When did the State Fire Marshal start using modern arson science and did the State Fire Marshal commit professional negligence or misconduct when it failed to inform the courts, prosecutors, the Board of Pardons and Parole, and the Governor that flawed arson science had been used to convict hundreds of defendants?

The Forensic Science Commission’s chairman is now a prosecutor named John Bradley, who deftly blamed the whole thing on “New York lawyers”, saying of the Willingham case “I think that’s being used very much as a side issue to politicize, through some New York lawyers, the work of the commission.”

The Texas State Forensics Commission will vote on a final report sometime later this year.  Expectations are low.

Executed for a crime that never occurred?

In 2004, Cameron Todd Willingham was executed in Texas for setting a fire that killed his three children.  He maintained his innocence to the end, and those who looked into his case, including the Chicago Tribune, have concluded that he was in fact wrongfully executed.  His was one of the 200+ executions under Rick Perry, a governor who has remained willfully oblivious to the huge flaws in his state’s death penalty.  

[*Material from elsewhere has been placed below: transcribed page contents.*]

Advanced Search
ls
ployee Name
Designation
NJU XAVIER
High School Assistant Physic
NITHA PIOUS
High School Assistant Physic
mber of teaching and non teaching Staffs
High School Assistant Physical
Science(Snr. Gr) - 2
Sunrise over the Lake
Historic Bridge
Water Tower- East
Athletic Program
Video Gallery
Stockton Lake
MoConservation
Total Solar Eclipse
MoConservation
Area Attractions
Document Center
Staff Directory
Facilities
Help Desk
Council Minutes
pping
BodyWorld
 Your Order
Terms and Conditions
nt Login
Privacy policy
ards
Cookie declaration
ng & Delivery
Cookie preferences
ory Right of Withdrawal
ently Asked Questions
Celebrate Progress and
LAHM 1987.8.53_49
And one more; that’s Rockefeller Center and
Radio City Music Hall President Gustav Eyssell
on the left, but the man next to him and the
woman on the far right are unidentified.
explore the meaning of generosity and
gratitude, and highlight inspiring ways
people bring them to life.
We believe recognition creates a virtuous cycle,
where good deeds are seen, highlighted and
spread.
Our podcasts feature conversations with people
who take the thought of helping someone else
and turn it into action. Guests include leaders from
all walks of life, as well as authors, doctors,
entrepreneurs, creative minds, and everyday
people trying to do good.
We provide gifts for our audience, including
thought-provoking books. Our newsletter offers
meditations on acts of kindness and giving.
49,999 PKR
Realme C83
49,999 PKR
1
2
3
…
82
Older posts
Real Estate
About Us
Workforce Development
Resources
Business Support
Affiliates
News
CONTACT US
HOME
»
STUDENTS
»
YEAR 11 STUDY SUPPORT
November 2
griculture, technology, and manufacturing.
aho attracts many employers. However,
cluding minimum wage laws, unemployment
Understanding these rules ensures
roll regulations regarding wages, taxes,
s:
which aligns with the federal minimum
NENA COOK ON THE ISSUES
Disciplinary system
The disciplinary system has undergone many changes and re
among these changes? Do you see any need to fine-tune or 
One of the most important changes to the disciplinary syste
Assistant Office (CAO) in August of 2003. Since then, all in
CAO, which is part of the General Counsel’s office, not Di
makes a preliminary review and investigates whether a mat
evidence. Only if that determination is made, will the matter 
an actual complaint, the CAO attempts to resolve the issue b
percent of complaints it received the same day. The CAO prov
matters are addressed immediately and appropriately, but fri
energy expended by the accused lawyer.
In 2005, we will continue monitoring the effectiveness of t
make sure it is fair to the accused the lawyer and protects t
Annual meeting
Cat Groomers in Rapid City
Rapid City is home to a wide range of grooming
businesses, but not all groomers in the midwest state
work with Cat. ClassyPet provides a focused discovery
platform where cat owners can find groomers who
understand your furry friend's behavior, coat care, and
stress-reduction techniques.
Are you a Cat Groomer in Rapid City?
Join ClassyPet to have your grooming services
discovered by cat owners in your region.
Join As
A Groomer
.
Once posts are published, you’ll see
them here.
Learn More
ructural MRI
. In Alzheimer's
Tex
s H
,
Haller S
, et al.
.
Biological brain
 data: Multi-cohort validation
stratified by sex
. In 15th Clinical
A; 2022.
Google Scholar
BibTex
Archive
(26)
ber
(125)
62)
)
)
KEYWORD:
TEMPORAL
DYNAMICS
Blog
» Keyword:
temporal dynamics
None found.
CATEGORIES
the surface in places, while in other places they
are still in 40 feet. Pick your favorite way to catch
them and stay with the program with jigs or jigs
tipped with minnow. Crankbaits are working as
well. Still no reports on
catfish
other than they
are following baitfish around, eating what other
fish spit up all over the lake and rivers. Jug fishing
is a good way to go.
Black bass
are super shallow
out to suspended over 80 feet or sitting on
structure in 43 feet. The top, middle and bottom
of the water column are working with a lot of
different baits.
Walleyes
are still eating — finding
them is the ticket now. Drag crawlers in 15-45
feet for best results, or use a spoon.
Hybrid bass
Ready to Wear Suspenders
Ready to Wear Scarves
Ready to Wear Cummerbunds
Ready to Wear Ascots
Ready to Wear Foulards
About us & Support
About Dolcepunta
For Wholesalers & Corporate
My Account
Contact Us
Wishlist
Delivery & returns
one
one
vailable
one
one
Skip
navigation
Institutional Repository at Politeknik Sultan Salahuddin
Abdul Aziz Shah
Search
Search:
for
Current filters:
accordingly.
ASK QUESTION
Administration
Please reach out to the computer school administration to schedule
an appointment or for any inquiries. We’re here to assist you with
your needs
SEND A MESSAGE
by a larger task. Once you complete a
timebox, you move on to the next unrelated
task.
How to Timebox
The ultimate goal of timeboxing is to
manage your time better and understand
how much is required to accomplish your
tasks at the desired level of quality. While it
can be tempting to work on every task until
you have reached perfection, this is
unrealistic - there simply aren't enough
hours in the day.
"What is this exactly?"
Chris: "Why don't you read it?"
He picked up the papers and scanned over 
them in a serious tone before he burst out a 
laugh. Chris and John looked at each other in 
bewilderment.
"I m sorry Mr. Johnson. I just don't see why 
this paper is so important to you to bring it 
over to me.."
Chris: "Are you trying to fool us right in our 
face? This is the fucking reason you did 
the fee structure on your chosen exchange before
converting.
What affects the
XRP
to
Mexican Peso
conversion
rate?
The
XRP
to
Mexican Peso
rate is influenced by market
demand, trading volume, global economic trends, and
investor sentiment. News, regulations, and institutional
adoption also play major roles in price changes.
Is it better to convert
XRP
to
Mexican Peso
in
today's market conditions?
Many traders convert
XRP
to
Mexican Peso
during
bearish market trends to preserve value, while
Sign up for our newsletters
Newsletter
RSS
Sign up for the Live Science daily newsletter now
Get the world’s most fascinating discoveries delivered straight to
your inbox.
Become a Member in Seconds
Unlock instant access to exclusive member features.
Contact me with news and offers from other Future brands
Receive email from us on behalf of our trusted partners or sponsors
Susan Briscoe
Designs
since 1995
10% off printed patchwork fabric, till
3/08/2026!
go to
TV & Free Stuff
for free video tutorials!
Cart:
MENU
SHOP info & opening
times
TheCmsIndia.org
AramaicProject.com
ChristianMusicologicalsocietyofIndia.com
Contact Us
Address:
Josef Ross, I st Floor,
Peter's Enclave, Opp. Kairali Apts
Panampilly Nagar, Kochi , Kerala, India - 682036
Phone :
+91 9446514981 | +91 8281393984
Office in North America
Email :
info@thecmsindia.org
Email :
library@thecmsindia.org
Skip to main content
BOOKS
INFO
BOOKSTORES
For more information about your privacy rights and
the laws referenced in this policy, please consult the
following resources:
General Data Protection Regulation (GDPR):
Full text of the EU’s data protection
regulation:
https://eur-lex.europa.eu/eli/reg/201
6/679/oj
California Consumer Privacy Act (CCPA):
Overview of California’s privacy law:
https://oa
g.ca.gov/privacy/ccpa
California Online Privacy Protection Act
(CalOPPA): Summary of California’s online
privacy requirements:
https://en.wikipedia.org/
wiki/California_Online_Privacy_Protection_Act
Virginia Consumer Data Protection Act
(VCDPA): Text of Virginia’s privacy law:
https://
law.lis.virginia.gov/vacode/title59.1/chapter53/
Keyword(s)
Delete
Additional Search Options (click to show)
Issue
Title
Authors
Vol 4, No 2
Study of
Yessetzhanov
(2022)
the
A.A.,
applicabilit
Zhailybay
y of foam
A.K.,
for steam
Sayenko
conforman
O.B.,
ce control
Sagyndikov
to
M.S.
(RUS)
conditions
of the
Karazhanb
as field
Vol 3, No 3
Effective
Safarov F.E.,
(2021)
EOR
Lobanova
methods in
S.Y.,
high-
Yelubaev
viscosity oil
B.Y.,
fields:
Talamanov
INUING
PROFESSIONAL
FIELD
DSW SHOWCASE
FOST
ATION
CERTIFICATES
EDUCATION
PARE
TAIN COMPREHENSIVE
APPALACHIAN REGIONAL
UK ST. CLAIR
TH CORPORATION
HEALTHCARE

Yet recently, to its credit, the Texas Forensic Science Commission reopened the case.  A nationally known fire expert, Craig Beyler, was hired to assess how Texas authorities investigated the fire.  According to the Tribune, Beyler’s report is not kind to the Texas investigators, and he determined that there was no scientific reason to believe that the fire was arson at all.  If indeed that is the case, Cameron Willingham was executed for a crime that never occurred – an exceptional cruelty for a man who had already lost his three children.

Beyler ripped the fire marshal who investigated the case, saying, according to the Tribune, that the fire marshal had “limited understanding” of fire science, “seems to be wholly without any realistic understanding of fires and how fire injuries are created,” and that his findings “are nothing more than a collection of personal beliefs that have nothing to do with science-based fire investigation.”

The Texas Forensic Science Commission will solicit a response from the fire marshal and then publish its final report.  If it reaches the same conclusion that this nationally respected fire expert has, the state of Texas may finally officially acknowledge that it has executed an innocent man.